I was in the local shop today when some women burst in saying ‘wig-witch, you know that wigwitch, that woman with the long straggly blonde hair who sits at the bus stop all day, you know that weird one. She just walked down Queen Street in her pyjamas and nothing on her feet with a kitchen knife in her hand.’

I found this distressing. I found it primarily distressing that the woman had a particularly nasty nickname that other people were aware of and used. Wig witch. I was hoping that nothing bad happened, I was hoping she was safe and being cared for. One reason that a vulnerable person might take a knife outside with them is because they are scared. Another is because they are vulnerable.

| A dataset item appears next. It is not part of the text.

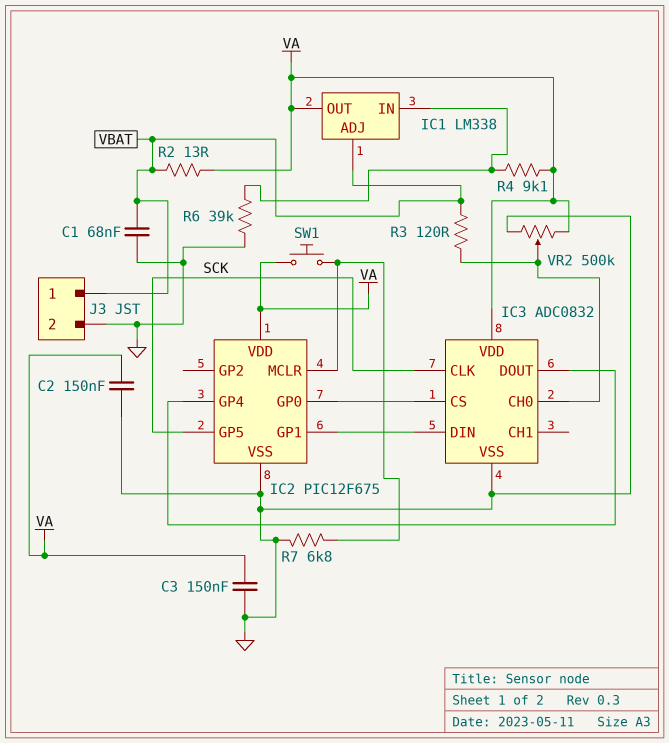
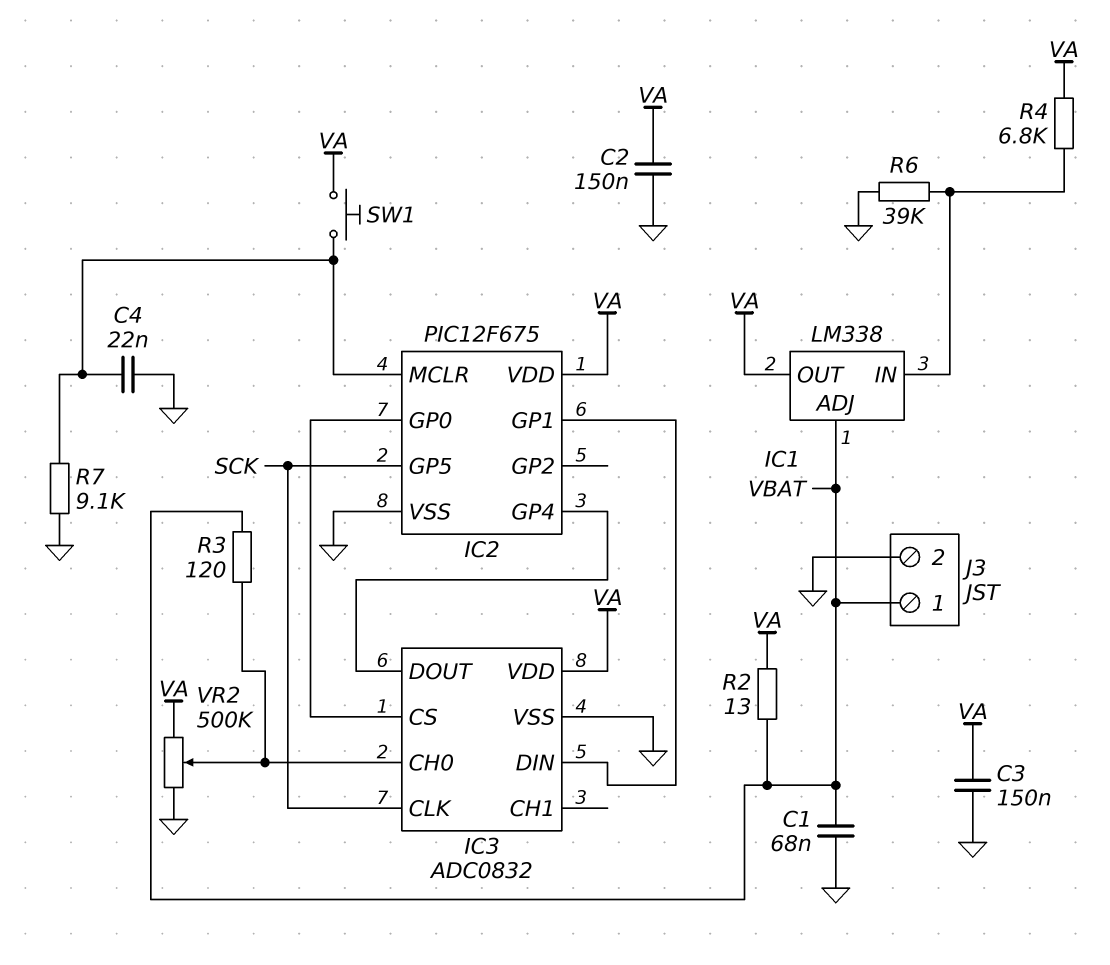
C4: none -> 22nF (GND, IC2/MCLR)
R4: 9.1k (IC1/IN, VA) -> 6.8k (IC1/IN, VA)
R7: 6.8k (GND, IC2/MCLR) -> 9.1k (GND, IC2/MCLR)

It might seem that I’m being a little bit daft in my thinking, but I’ve been in mental health services most of my life and I have met so many people. There have been virtually none that I felt afraid of or that I believed would harm someone, and I have met far more ‘sane’ non-service users that have given me reason to be afraid of them. Mostly, you hear about mental illness in the papers when someone gets killed or commits a crime but that gives a misleading representation of people with severe enduring mental health problems because I am sure that there are as many if not more people commiting crimes without having mental health problems.

I see the lady the women were talking about, all the time. She sits in a bench near the bus stop in the centre of town, she talks to people, she has a bag of chips, she smokes her roll-ups and she wears bright clothes. I know her as someone with mental health problems. She brings something to the town, she is colourful and eccentric and must be going through it to have gone out in her pyjamas this morning. I feel protective of her. We’re all in this together. That’s how I see it. It’s sad that she will have been gossiped about all over town today and that the name wig-witch will stick.